• Marine

Témoignage Santé en voyage « Madame, je suis désolée : c’est le début de la fin »

Dans ce témoignage, Marine revient sur son expérience en Côte d'Ivoire et nous donne quelques conseils autour de la santé en voyage.


"Yako, ca va aller"


Vendredi, 23h. Il va bientôt être l’heure pour moi d’éteindre les lumières, et de baisser légèrement la climatisation. Cette dernière souffle en direction du lit, et je n’ai pas envie d’attraper un mauvais rhume. Je suis arrivée en Côte d’Ivoire depuis à peine 4 jours, et j’ai encore un mois ici. Un mois dense, intense, il ne faut pas que je perde ma voix comme au Cambodge il y a quelques années !


Minuit, je ne dors toujours pas. Je me sens nauséeuse. La faute à la bière que j’ai bue au diner ? Ou bien les effets secondaires des médicaments anti-palu ? Sueurs froides, puis chaudes. Je visite ma petite salle de bain à plusieurs reprises cette nuit-là. Pas besoin de faire un dessin, mais je penche pour une jolie intoxication alimentaire. Je bois beaucoup d’eau pour tenter de compenser les pertes. Rien ne reste. Manger dans ce maquis, le midi, n’était peut-être pas une bonne idée.


Samedi matin. Départ pour une visite de terrain. 1 heure de 4x4 plus tard, nous arrivons dans la communauté. La réunion est simple, les présentations sont rapides. Je me sens faible, et je sais déjà que je n’aurai pas la force de tenir toute la journée. Nos rendez-vous se terminent. Je demande aux équipes de reporter l’après-midi de discussions et débriefing au lundi. Nous aurons le temps de faire tout cela en même temps que la formation.


Aujourd’hui, j’ai besoin de repos.


De retour à l’hôtel, je m’allonge. Je m’endors. Je me réveille vers 17h, les yeux dans le vague. Je commande au petit restaurant une grosse assiette de riz blanc. Dont je picore quelques grains avant de replonger. Je m’endors, je me réveille. Détours par la salle de bain carrelée. J’attrape mon ordinateur, et je regarde un film. La nuit est encore très compliquée.


Dimanche matin, jour officiel de repos. J’informe mon collègue et chauffeur, logé dans le même hôtel, que je suis malade. Il me dit de le tenir au courant. Lui va aller voir de la famille aujourd’hui.


15h, je me sens fiévreuse et les symptômes ne se sont pas dissipés. Je prends ma température. 38.8. Je le sentais. 17h, 39. 17h30, 39,5. Ok, je ne peux plus attendre. Je sais que l’hôtel est attenant à la petite clinique de la ville.
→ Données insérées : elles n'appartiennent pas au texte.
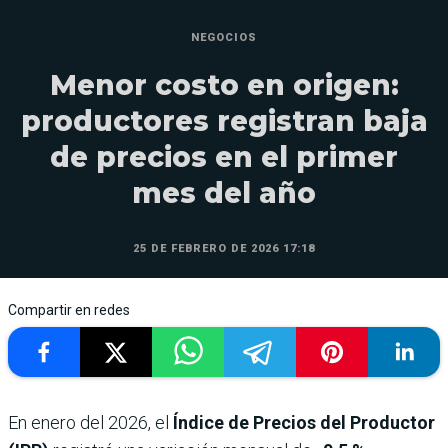
NEGOCIOS
Menor costo en origen:
productores registran baja
de precios en el primer
mes del año
25 DE FEBRERO DE 2026 17:18
Compartir en redes
En enero del 2026, el
Índice de Precios del Productor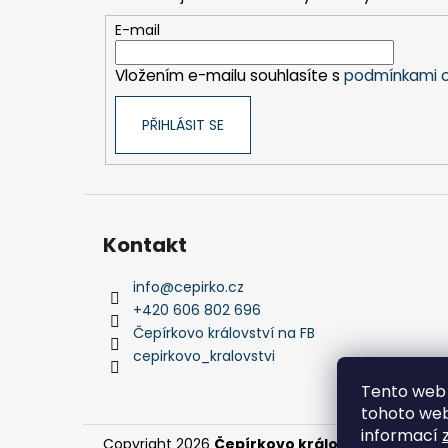
a
t
E-mail
í
Vložením e-mailu souhlasíte s
podmínkami o
PŘIHLÁSIT SE
Kontakt
info
@
cepirko.cz
+420 606 802 696
Čepírkovo království na FB
cepirkovo_kralovstvi
Tento web 
tohoto webu
informací
Copyright 2026
Čepírkovo království
. Všechna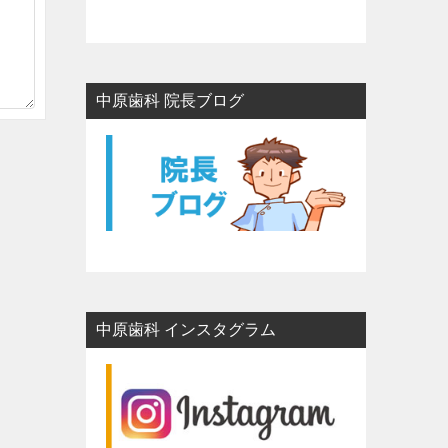
中原歯科 院長ブログ
中原歯科 インスタグラム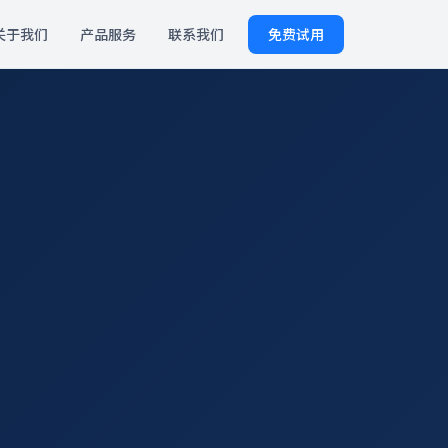
关于我们
产品服务
联系我们
免费试用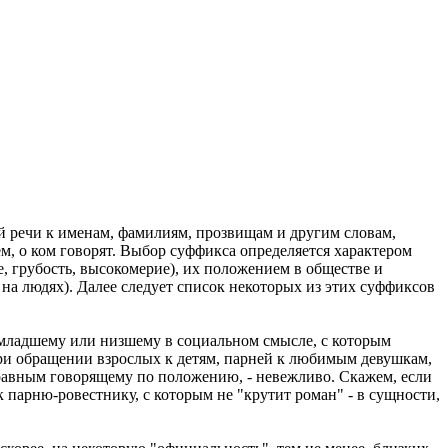
й речи к именам, фамилиям, прозвищам и другим словам,
, о ком говорят. Выбор суффикса определяется характером
, грубость, высокомерие), их положением в обществе и
 на людях). Далее следует список некоторых из этих суффиксов
 младшему или низшему в социальном смысле, с которым
ри обращении взрослых к детям, парней к любимым девушкам,
 равным говорящему по положению, - невежливо. Скажем, если
к парню-ровестнику, с которым не "крутит роман" - в сущности,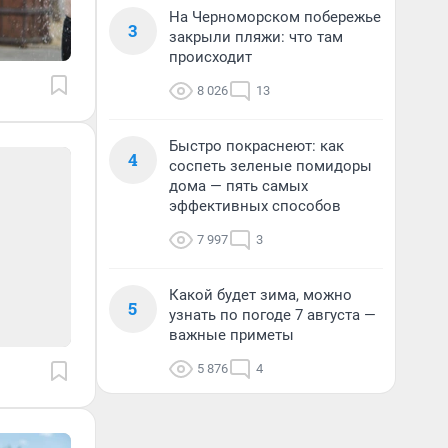
На Черноморском побережье
3
закрыли пляжи: что там
происходит
8 026
13
Быстро покраснеют: как
4
соспеть зеленые помидоры
дома — пять самых
эффективных способов
7 997
3
Какой будет зима, можно
5
узнать по погоде 7 августа —
важные приметы
5 876
4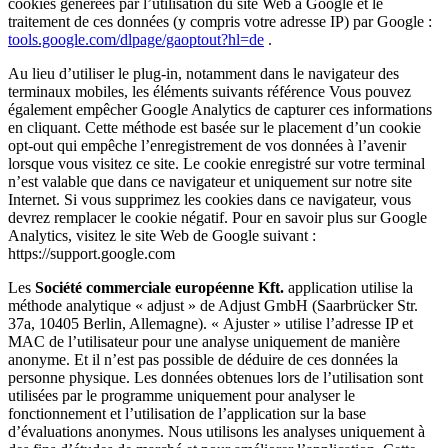
cookies générées par l’utilisation du site Web à Google et le
traitement de ces données (y compris votre adresse IP) par Google :
tools.google.com/dlpage/gaoptout?hl=de
.
Au lieu d’utiliser le plug-in, notamment dans le navigateur des
terminaux mobiles, les éléments suivants
référence
Vous pouvez
également empêcher Google Analytics de capturer ces informations
en cliquant. Cette méthode est basée sur le placement d’un cookie
opt-out qui empêche l’enregistrement de vos données à l’avenir
lorsque vous visitez ce site. Le cookie enregistré sur votre terminal
n’est valable que dans ce navigateur et uniquement sur notre site
Internet. Si vous supprimez les cookies dans ce navigateur, vous
devrez remplacer le cookie négatif. Pour en savoir plus sur Google
Analytics, visitez le site Web de Google suivant :
https://support.google.com
Les
Société commerciale européenne Kft.
application utilise la
méthode analytique « adjust » de Adjust GmbH (Saarbrücker Str.
37a, 10405 Berlin, Allemagne). « Ajuster » utilise l’adresse IP et
MAC de l’utilisateur pour une analyse uniquement de manière
anonyme. Et il n’est pas possible de déduire de ces données la
personne physique. Les données obtenues lors de l’utilisation sont
utilisées par le programme uniquement pour analyser le
fonctionnement et l’utilisation de l’application sur la base
d’évaluations anonymes. Nous utilisons les analyses uniquement à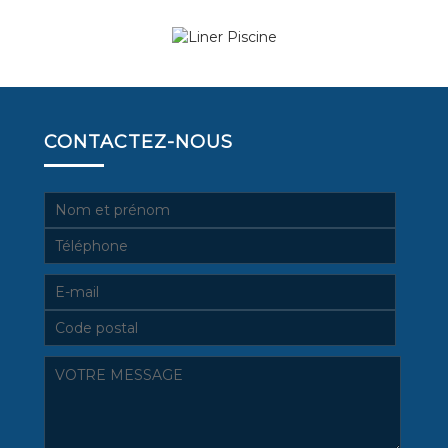
CONTACTEZ-NOUS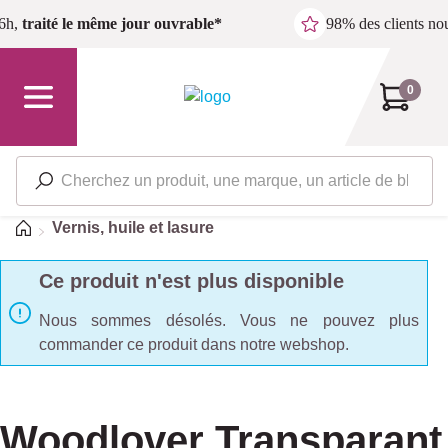
Passer au contenu principal
6h,
traité le même jour ouvrable*
98% des clients n
0
Accueil
Vernis, huile et lasure
Ce produit n'est plus disponible
Nous sommes désolés. Vous ne pouvez plus
commander ce produit dans notre webshop.
Woodlover Transparant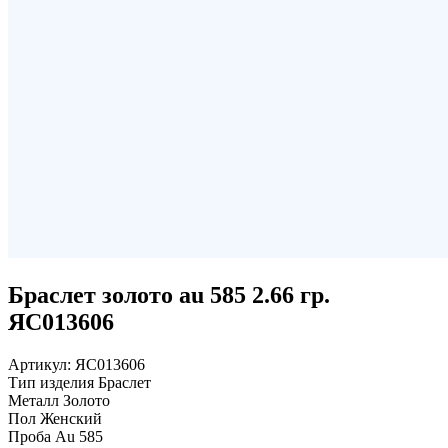
Браслет золото au 585 2.66 гр.
ЯС013606
Артикул:
ЯС013606
Тип изделия
Браслет
Металл
Золото
Пол
Женский
Проба
Au 585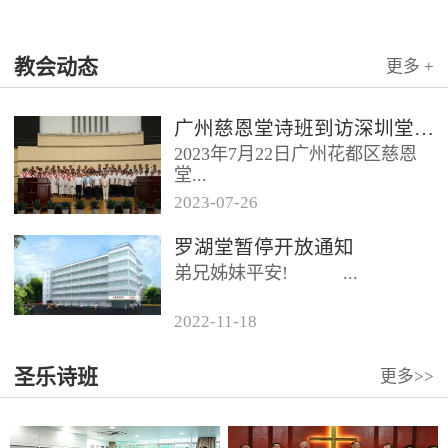
教会动态
更多 +
广州慈恩堂诗班到访深圳堂、和平堂
2023年7月22日广州花都区慈恩
堂...
2023
-
07
-
26
联合诗班在叶海莲牧师的带领
罗湖堂暂停开放通知
下，先后到访基督教和平堂、深
弟兄姊妹平安! ...
圳堂。 上午和平堂教...
2022
-
11
-
18
...
圣乐诗班
更多>>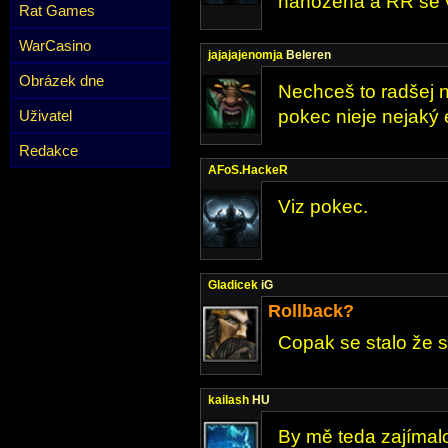
nahozena a RR se vr
Rat Games
WarCasino
jajajajenomja
Beleren
Obrázek dne
Nechceš to radšej 
pokec nieje nejaký e
Uživatel
Redakce
AFoS.HackeR
Viz pokec.
Gladicek
iG
Rollback?
Copak se stalo že se
kailash
HU
By mě teda zajímalo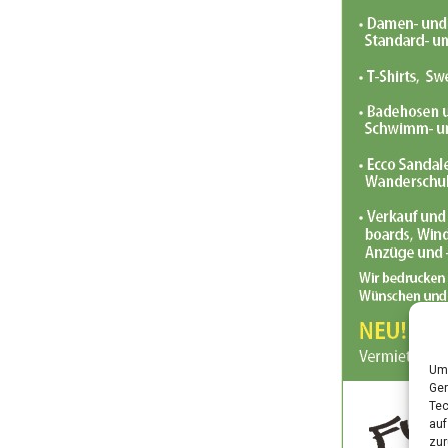
Um 
Ger
Tec
auf
zur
Je m’y traine péniblement. La nuit est tombée dehors, et les réverbères dans la rue semblent être le point de rassemblement de tous les insectes du pays.


J’informe par message mon employeur en France, et mon chauffeur sur place. A l’accueil, on me demande si j’ai emmené mon thermomètre avec moi. Stupeur. Je ne suis pas très en forme et j’ai l’esprit embrumé, mais je ne comprends pas le sens de cette question. La réponse est non. Ok, « ils vont faire autrement, alors ». Je commence à me demander si je devrais faire demi-tour. Mais je me sens tellement mal que je trouve seulement la force de m’assoir dans la salle d’attente.


Quelques minutes plus tard, je suis reçue par une infirmière. Elle procède aux mesures classiques : poids (j’aurai déjà perdu 3 kilos ? Le régime le plus rapide du monde, dis donc), température (et je comprends pourquoi mon thermomètre aurait été utile, aux vues de l’outil daté qu’elle utilise), tension. Clairement, je ne suis pas en forme.


La suite s’enchaîne : sous perfusion dans une petite salle aux néons qui grésillent, sur un lit un peu rouillé, j’ai à peine la force de poser des questions lorsque le médecin (qui semble avoir 20 ans) s’approche de moi pour m’expliquer qu’ils vont procéder à des analyses plus approfondies. Je comprends que je ne suis pas encore sortie. J’échange brièvement par message avec ma famille et mon employeur en France. Mon chauffeur arrive. Personne n’a l’air de vraiment s’inquiéter, et bizarrement, cela m’angoisse encore plus. Prises de sang, j’ai peur. Cet endroit n’a pas l’air d’être trop sale, les aiguilles sortent de leurs emballages, mais tout de même. Voilà, clinique de brousse, j’y suis.